• Enunciado
Segundo o texto sobre as memórias de Gioconda Belli, porque é que ela se casou muito jovem e começou a trabalhar? Responda em uma a três frases.

• Texto de origem
################

Este livro de “memórias de amor e guerra” é um testemunho vibrante de uma mulher – desde a infância até ao ano 2000 – que muito cedo se emancipou, que conheceu “a alegria de abandonar o «eu» para abraçar o «nós»” e que escreveu “estas memórias em defesa dessa felicidade pela qual a vida e até a morte valem a pena”, como escreve na introdução ao livro. Apesar das vicissitudes, é um testemunho de esperança pois “O importante, percebo agora, não é ver cumpridos todos os sonhos, mas sim continuar, teimosamente, a sonhá-los.” (pág. 421).

Gioconda Belli foi activista da Frente Sandinista de Libertação da Nicarágua. Proveniente de uma família da burguesia nicaraguense, a sua família era, no entanto, opositora à ditadura de Somoza que vigorou entre 1934 e 1979. De personalidade forte e apaixonada, desde nova quis tornar-se independente o que a levou a casar-se muito jovem e a trabalhar. Mas, ao longo da vida percebeu que ser independente é uma realização difícil e, como nunca se acomodou, não temeu fazer cortes com o “sossego” e com as expectativas que a sociedade reserva para as mulheres. Apaixonada e rebelde, não temeu afrontar a família, o marido, os camaradas de luta, os amantes, a sociedade. Por isso se apaixonou perdidamente, escreveu poesia sem amarras, participou em acções de grande perigo, discordou de orientações políticas da FSLN sempre que achava que estavam erradas, questionou o machismo dentro da organização e ao mais alto nível da liderança e no seio de outros países que, advogando a libertação de homens e mulheres, as subalternizavam ou apagavam… Nos anos 70, a revolução e a poesia irromperam na sua vida em oposição à ditadura e a um casamento sem chama. “Tinha criado asas. Sentia-me capaz de voar sozinha.” (pág. 76) Muito sincera neste seu testemunho de vida, não deixa de referir a sua ingenuidade, os momentos de desalento, os sentimentos de culpa quando tem de fazer escolhas definitivas e dolorosas.

Como refere logo a abrir a Introdução “Duas coisas que não escolhi determinaram a minha vida: o país onde nasci e o sexo com que vim ao mundo”. A lupa de género com que analisa inúmeras situações da sua vida é extremamente interessante, tanto mais que ela viveu no período da guerrilha papéis que a puseram ao mais alto nível do perigo e da responsabilidade. Sendo poeta, intelectual e mulher, conseguiu ter uma posição privilegiada que lhe permitiu mover-se de forma insuspeita em certos meios. Mas, após a revolução e no interior da organização, aparecia apagada atrás do chefe, uma subalterna, uma funcionária, não poucas vezes perfeitamente consciente de que se deixava apagar e anular submetida à paixão pelo chefe.

################

• Material fornecido
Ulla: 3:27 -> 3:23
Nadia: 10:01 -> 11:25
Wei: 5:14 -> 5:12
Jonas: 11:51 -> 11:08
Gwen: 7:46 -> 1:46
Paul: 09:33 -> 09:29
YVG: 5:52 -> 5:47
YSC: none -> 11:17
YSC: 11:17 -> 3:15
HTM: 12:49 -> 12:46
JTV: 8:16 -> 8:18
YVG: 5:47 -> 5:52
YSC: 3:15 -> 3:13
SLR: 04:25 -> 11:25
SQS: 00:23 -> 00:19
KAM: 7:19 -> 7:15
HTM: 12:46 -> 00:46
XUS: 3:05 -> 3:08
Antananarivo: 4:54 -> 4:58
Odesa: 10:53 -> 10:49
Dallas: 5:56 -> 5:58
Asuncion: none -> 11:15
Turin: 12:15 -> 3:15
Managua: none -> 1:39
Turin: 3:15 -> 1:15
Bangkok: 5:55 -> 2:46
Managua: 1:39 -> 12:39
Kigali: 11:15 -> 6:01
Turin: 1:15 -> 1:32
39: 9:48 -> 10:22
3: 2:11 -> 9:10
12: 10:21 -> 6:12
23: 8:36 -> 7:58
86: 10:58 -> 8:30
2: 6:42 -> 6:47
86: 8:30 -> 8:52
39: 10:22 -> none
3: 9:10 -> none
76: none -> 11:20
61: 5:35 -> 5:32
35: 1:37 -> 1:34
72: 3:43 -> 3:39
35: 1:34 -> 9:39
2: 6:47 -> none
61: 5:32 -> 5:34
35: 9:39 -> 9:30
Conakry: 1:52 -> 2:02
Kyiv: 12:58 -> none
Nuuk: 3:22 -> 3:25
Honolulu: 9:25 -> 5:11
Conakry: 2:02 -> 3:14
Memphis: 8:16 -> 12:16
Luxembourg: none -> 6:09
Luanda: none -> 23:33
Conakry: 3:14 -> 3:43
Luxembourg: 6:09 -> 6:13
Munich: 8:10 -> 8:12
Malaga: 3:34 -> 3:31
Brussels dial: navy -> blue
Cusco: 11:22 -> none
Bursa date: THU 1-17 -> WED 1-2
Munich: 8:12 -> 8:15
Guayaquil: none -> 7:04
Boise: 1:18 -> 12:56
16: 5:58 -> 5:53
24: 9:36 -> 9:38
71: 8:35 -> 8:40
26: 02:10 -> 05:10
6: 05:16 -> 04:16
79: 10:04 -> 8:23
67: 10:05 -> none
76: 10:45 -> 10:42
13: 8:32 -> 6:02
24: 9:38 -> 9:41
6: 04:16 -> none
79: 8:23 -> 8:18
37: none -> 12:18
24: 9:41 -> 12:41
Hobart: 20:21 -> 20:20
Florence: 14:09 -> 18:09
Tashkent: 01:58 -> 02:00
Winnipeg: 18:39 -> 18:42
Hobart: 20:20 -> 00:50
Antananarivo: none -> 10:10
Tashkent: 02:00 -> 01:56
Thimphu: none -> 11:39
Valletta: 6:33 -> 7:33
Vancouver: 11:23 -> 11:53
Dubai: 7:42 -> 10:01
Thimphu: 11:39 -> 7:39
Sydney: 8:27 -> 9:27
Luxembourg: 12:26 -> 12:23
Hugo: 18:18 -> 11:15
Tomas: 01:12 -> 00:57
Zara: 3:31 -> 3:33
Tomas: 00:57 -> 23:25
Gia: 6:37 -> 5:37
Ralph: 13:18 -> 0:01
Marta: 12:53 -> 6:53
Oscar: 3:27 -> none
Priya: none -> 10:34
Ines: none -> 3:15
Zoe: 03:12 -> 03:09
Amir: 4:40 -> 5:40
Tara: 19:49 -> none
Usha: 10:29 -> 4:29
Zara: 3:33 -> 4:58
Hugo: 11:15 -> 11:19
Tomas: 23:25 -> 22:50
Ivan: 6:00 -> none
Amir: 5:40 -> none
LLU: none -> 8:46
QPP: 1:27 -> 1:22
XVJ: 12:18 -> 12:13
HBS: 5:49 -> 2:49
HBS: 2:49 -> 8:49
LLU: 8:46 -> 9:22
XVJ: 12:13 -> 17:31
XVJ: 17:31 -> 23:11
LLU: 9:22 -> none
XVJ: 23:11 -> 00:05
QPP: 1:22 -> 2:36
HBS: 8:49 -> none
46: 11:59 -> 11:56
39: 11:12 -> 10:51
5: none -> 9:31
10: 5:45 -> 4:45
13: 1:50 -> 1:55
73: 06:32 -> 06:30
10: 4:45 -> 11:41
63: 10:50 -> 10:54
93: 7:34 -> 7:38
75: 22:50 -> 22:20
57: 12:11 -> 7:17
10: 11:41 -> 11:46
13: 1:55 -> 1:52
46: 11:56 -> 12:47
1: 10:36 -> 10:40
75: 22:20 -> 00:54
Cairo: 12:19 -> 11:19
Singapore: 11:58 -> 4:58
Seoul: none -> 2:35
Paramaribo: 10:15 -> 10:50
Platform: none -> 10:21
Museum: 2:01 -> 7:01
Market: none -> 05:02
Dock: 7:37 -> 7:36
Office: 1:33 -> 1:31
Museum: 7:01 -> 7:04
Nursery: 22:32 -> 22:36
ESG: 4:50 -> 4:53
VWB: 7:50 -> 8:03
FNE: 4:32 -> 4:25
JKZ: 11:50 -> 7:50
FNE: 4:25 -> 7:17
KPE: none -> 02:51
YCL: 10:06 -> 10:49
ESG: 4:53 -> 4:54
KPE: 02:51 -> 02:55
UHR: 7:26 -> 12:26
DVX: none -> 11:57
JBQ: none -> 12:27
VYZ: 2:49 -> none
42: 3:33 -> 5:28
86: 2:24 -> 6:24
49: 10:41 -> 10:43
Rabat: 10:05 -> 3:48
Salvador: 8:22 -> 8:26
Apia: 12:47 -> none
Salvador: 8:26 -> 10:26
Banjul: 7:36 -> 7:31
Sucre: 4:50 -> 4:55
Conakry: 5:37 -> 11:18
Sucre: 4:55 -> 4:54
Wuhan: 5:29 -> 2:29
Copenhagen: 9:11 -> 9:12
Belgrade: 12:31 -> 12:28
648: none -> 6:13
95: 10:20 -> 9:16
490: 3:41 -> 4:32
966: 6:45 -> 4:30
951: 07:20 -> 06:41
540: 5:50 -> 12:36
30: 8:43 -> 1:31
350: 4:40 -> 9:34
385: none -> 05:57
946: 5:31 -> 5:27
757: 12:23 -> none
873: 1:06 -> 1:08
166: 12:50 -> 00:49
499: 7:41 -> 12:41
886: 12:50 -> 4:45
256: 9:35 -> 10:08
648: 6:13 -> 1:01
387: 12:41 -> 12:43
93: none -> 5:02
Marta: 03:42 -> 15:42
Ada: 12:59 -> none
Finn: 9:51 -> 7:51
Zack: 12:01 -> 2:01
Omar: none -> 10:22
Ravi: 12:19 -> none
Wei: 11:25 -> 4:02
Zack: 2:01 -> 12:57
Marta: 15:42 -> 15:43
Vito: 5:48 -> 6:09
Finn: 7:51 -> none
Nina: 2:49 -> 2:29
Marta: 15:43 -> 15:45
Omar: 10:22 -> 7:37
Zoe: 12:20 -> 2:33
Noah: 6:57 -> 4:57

################

• Resposta
Desde nova quis tornar-se independente, e foi esse desejo que a levou a casar-se muito jovem e a trabalhar.